What is being asked
Each line of the data must reappear exactly in your answer, with no images included.

*** Supplied records Section Begins ***

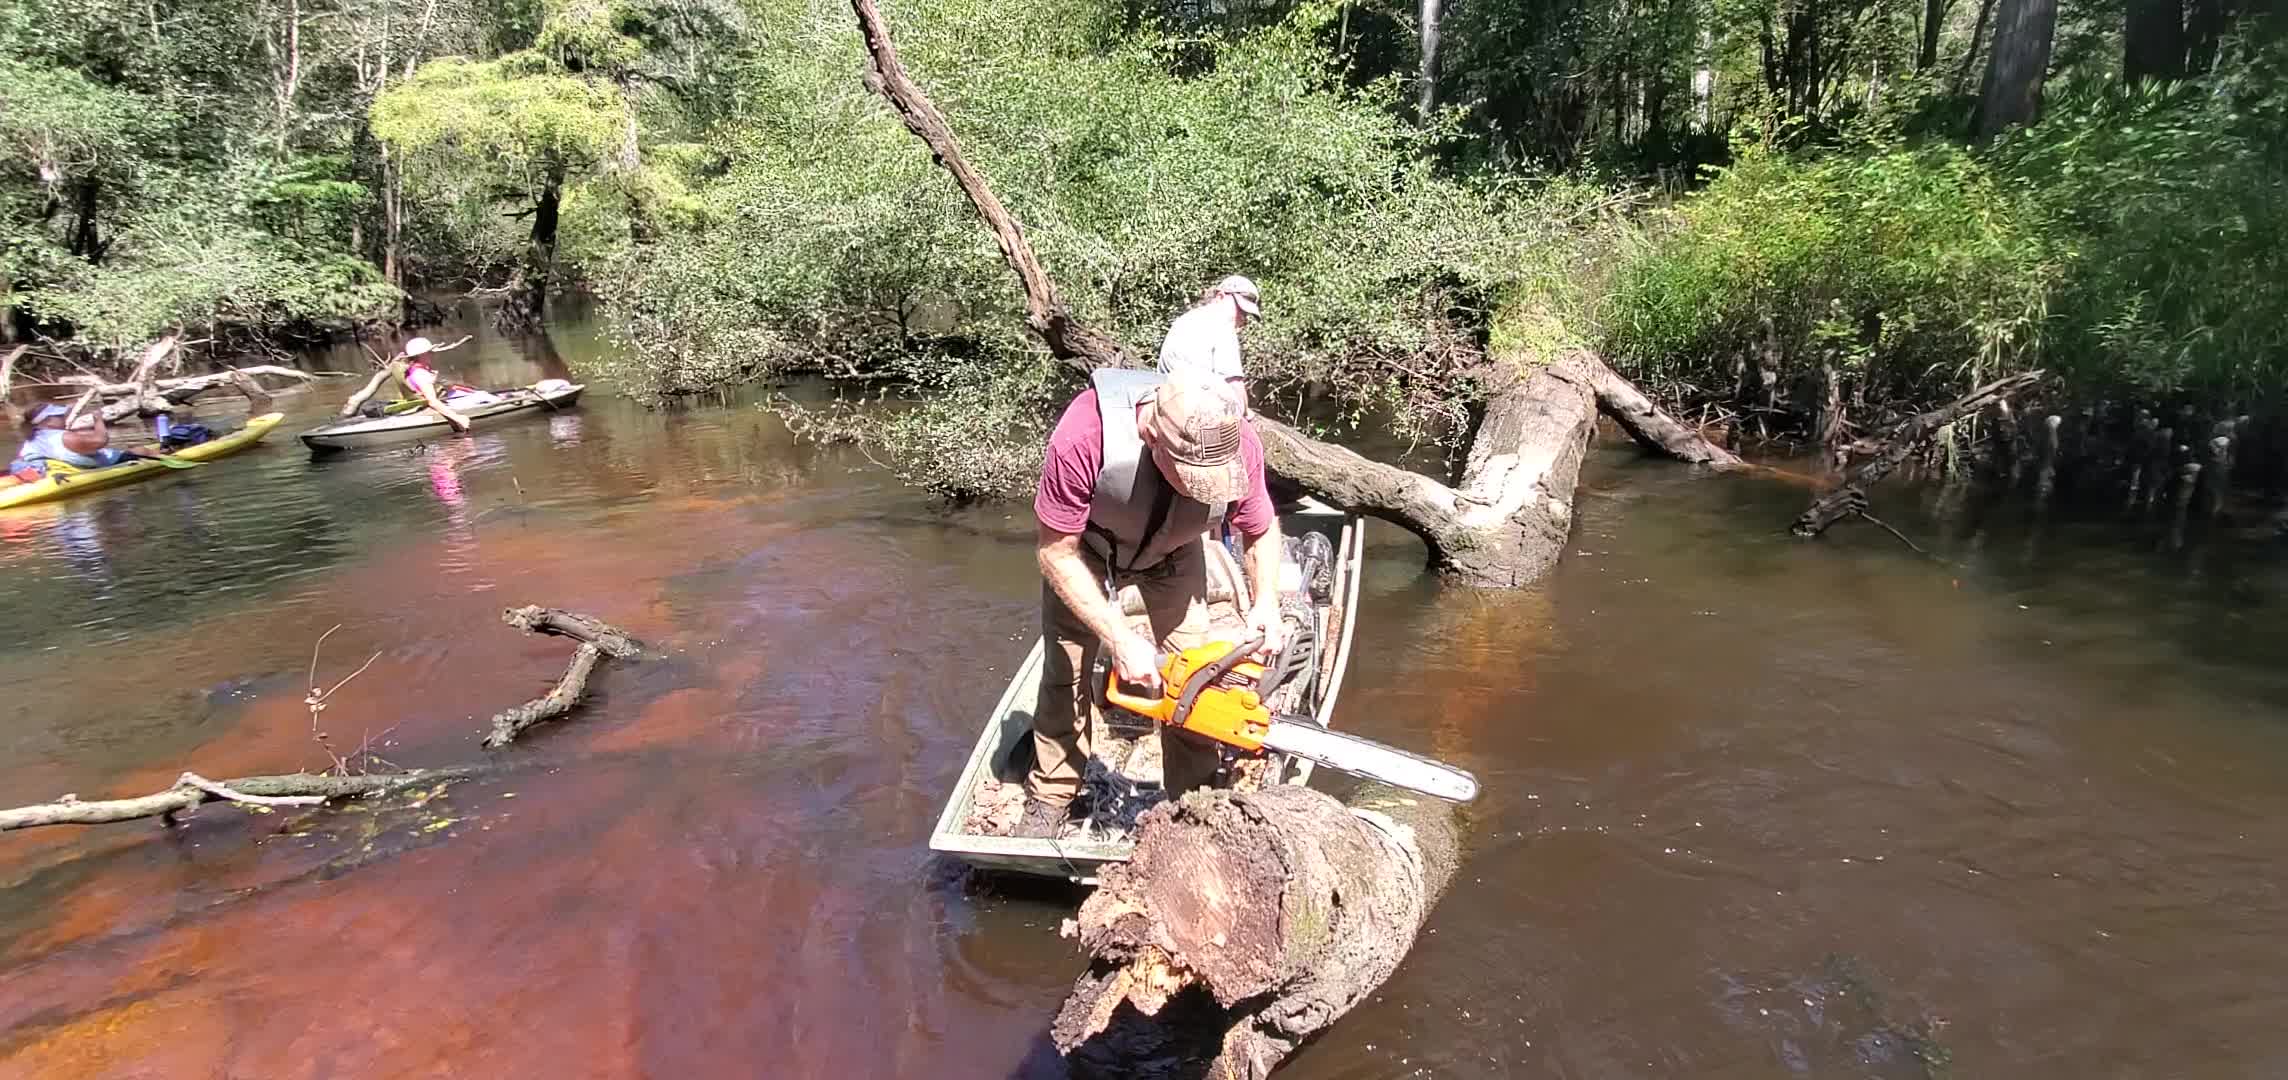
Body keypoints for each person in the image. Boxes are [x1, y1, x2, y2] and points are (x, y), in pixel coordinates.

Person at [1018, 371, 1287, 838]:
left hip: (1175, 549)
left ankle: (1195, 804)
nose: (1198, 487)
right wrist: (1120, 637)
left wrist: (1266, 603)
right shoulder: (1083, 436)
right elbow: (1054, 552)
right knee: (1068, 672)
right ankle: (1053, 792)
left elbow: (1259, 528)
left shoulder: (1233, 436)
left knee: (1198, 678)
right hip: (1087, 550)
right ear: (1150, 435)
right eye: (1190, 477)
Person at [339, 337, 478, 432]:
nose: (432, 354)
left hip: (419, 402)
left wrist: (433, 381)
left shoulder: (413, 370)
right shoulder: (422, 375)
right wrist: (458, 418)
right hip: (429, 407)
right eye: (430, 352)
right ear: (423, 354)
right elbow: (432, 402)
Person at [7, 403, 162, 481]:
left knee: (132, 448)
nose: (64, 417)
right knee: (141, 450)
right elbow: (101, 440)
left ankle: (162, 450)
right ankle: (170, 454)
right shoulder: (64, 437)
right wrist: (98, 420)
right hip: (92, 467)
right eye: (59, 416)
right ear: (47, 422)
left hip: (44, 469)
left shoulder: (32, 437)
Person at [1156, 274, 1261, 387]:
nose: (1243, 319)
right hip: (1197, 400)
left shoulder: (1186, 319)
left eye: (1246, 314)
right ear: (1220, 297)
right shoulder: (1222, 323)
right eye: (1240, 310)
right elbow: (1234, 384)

*** Supplied records Section Ends ***

Task solution
Body keypoints for each person in the image. Boxes are [x1, y1, x2, y2] and points are (x, y), in pixel coordinates.

Person at [1018, 371, 1287, 838]:
left hip: (1175, 549)
left ankle: (1195, 804)
nose: (1198, 487)
right wrist: (1120, 637)
left wrist: (1266, 603)
right shoulder: (1083, 436)
right elbow: (1054, 552)
right knee: (1068, 672)
right ankle: (1053, 792)
left elbow: (1259, 528)
left shoulder: (1233, 436)
left knee: (1198, 678)
right hip: (1087, 550)
right ear: (1150, 435)
right eye: (1190, 477)
Person at [339, 337, 478, 432]:
nose: (432, 354)
left hip: (419, 402)
left wrist: (433, 381)
left shoulder: (413, 370)
right shoulder: (422, 375)
right wrist: (458, 418)
right hip: (429, 407)
right eye: (430, 352)
right ear: (423, 354)
right elbow: (432, 402)
Person at [7, 403, 162, 481]:
left knee: (132, 448)
nose: (64, 417)
right knee: (141, 450)
right elbow: (101, 440)
left ankle: (162, 450)
right ankle: (170, 454)
right shoulder: (64, 437)
right wrist: (98, 420)
right hip: (92, 467)
right eye: (59, 416)
right ear: (47, 422)
left hip: (44, 469)
left shoulder: (32, 437)
Person at [1156, 274, 1261, 387]:
nose: (1243, 319)
right hip: (1197, 400)
left shoulder: (1186, 319)
left eye: (1246, 314)
right ear: (1220, 297)
right shoulder: (1222, 323)
right eye: (1240, 310)
right elbow: (1234, 384)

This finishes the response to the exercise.